A segunda parte consta destes itens: 1- como se deu a organização do partido comunista francês; 2 - esgotamento do partido comunista na vida política e cultural francesa; 3 - o amadurecimento do cientificismo francês; 4 - a doutrina da sociedade de Marx; 5 - superação das lacunas da doutrina marxista da sociedade pela sociologia francesa, na obra de Durkheim; 6 - aprofundamento do cientificismo pelos discípulos e eliminação da divergência com o marxismo; 7 - o estruturalismo como exacerbação do cientificismo, a adesão do marxismo e seu desfecho.


Na terceira parte, são desenvolvidos estes itens: 1 - a filosofia de Marx; 2 - a tradição filosófica e a problemática contemporânea; 3 - a recepção do marxismo nos principais países europeus (fins do século XIX e início do século XX); 4 - A estruturação da vulgata marxista; 5 - duas tentativas de interpretação autônoma e seu desfecho; 6 - a tentação do niilismo.


Da análise feita por Paim fica claro que, para Karl Marx (1818-1883), um elemento permanece constante, como finalidade essencial, em toda a sua obra: conquistar a vitória do proletariado nas sociedades européias ocidentais (Alemanha, França, Inglaterra) mediante a eliminação violenta do Estado burguês. Marx considerava ser ele o líder único e infalível dessa revolução. Para conseguir esse seu intuito, não duvidou em sacrificar os fatos aos seus esquemas teóricos. A verdade claudicou diante da militância política. Marx foi desmoralizando, um a um, todos os pensadores e líderes socialistas que tinham aderido a um socialismo democrático, diferente do modelo totalitário por ele apregoado. Fez isso, por exemplo, na Alemanha, contra Ferdinand Lassalle (1825-1864) e, na França, contra Pierre-Joseph Proudhon (1809-1865). Paim deixa claro que houve influência muito grande do regime apregoado por Marx sobre o adotado, na Rússia, após a Revolução de 1917, por Lenine (1870-1924). Para ambos, somente valia um tipo de comunismo: o imposto pelo líder, com total banimento da dissidência. Na Rússia, o regime bolchevique foi o novo capítulo do “despotismo oriental” czarista.


Paim destaca que o comunismo proposto por Marx terminou se aproximando do cientificismo francês, tematizado pelos filósofos que, a partir de início do século XIX, queriam banir o individualismo e o capitalismo, a fim de substituí-los por uma forma de coletivismo apregoado em nome da ciência social emergente com o nome de “sociologia”. Esses pensadores foram, na sua ordem, Henri-Claude de Saint-Simon (1760-1825), Augusto Comte (1798-1857), Pierre-Joseph Proudhon, Jules Guesde (1845-1922) e Jean Jaurès (1859-1914).


Após a morte de Marx, Émile Durkheim (1858-1917), herdeiro da tradição cientificista de Comte e Saint-Simon, completou a formulação da sociologia francesa, lhe atribuindo uma finalidade dogmática e outra prática: a parte dogmática consistiria numa doutrina em que a realidade deveria ser moldada a partir de um conceito totalizante de sociedade orgânica (sendo a estrutura social anterior aos indivíduos).
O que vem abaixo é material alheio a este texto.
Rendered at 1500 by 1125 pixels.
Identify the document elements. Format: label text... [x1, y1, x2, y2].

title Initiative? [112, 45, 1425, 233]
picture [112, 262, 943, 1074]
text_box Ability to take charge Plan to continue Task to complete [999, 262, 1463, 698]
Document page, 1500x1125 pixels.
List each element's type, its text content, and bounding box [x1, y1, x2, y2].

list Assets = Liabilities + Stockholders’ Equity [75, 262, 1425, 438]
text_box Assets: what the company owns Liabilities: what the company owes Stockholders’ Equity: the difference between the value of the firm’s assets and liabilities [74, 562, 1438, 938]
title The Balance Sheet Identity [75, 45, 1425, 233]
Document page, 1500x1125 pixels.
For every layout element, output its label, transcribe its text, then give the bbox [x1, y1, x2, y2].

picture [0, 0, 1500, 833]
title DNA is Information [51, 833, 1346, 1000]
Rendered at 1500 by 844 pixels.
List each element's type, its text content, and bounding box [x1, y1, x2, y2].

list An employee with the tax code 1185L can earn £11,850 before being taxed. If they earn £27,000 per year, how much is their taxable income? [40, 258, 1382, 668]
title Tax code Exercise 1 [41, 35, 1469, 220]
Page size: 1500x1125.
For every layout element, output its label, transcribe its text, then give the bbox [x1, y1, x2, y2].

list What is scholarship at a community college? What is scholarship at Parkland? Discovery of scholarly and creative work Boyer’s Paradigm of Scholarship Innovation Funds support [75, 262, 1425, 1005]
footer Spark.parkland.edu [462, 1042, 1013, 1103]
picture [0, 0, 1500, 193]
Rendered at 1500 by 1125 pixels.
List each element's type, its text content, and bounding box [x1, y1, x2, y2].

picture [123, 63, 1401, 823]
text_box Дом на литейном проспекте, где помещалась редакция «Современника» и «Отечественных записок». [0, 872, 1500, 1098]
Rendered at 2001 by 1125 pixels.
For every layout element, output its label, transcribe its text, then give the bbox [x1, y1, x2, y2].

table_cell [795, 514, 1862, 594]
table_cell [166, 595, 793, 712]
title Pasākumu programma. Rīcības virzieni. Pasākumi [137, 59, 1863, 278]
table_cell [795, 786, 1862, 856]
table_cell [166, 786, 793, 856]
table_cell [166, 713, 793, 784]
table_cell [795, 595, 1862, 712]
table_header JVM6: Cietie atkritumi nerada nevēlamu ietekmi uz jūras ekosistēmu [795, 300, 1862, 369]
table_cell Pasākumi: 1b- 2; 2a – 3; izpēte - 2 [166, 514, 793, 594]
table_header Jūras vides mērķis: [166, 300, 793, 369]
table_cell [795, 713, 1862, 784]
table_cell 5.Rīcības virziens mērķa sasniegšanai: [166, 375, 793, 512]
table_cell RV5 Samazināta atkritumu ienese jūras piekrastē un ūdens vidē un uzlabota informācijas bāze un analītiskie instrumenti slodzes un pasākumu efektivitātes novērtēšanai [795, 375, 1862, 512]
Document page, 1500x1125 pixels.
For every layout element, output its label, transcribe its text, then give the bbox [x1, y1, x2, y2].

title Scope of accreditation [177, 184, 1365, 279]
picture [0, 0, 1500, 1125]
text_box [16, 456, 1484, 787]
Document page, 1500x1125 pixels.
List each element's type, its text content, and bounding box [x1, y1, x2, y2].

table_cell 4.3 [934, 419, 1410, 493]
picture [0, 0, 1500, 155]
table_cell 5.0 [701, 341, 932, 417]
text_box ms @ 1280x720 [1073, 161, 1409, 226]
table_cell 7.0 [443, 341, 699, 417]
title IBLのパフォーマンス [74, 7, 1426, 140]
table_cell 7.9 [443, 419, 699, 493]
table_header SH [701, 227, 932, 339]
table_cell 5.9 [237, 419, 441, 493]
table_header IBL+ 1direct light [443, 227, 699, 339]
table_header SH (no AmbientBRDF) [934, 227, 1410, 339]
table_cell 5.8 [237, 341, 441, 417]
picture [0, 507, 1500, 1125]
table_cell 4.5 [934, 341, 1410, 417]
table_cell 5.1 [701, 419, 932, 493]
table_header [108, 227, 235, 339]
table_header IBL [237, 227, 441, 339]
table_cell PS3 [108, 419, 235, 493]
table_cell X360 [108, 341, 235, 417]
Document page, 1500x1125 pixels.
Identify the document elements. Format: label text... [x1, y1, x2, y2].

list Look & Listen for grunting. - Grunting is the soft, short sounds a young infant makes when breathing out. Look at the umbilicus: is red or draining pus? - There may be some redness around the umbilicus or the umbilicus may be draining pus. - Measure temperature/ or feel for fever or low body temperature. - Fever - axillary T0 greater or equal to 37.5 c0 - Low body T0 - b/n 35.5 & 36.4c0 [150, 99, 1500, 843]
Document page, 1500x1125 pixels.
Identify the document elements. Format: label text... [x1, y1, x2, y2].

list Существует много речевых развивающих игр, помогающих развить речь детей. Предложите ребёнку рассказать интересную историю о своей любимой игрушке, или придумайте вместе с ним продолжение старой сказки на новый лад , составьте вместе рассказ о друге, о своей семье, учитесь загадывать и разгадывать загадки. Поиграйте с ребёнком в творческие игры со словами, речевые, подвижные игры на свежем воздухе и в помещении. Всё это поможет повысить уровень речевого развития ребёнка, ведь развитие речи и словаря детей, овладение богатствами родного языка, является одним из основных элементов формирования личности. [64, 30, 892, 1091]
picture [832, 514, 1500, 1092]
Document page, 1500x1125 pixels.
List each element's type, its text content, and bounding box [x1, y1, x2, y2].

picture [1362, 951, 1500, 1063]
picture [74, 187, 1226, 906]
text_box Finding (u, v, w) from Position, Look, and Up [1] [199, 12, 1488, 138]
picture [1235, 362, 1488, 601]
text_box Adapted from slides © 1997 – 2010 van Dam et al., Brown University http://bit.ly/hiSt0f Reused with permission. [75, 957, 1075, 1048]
Do lado prático, essa ciência estaria chamada a libertar de vez a sociedade dos vícios do individualismo, mediante a implantação definitiva de um vago socialismo, que o Partido Comunista Francês sempre interpretou como o comunismo nos moldes soviéticos. Surgia, assim, no panorama intelectual francês, o conceito de “ciência engajada”, que teve continuidade, com as mesmas características fixadas por Durkheim (doutrina totalizante e finalidade prática de estabelecer um socialismo genérico), nos momentos subseqüentes do estruturalismo formulado por Claude Lévy Strauss (1908-2009), e do estruturalismo marxista de Althusser (1918-1990).


A obra de Paim é uma contribuição de grande valor crítico para a cultura brasileira, levando em consideração que, entre nós, terminou vingando o mesmo esdrúxulo conceito de ciência social dogmática, a serviço da implantação de um socialismo autoritário, na trilha identificada por Leônidas de Rezende, em 1918, de aproximação entre marxismo e positivismo, no contexto mais amplo da velha tradição cientificista que se remonta, no panorama luso-brasileiro, às reformas do Marquês de Pombal.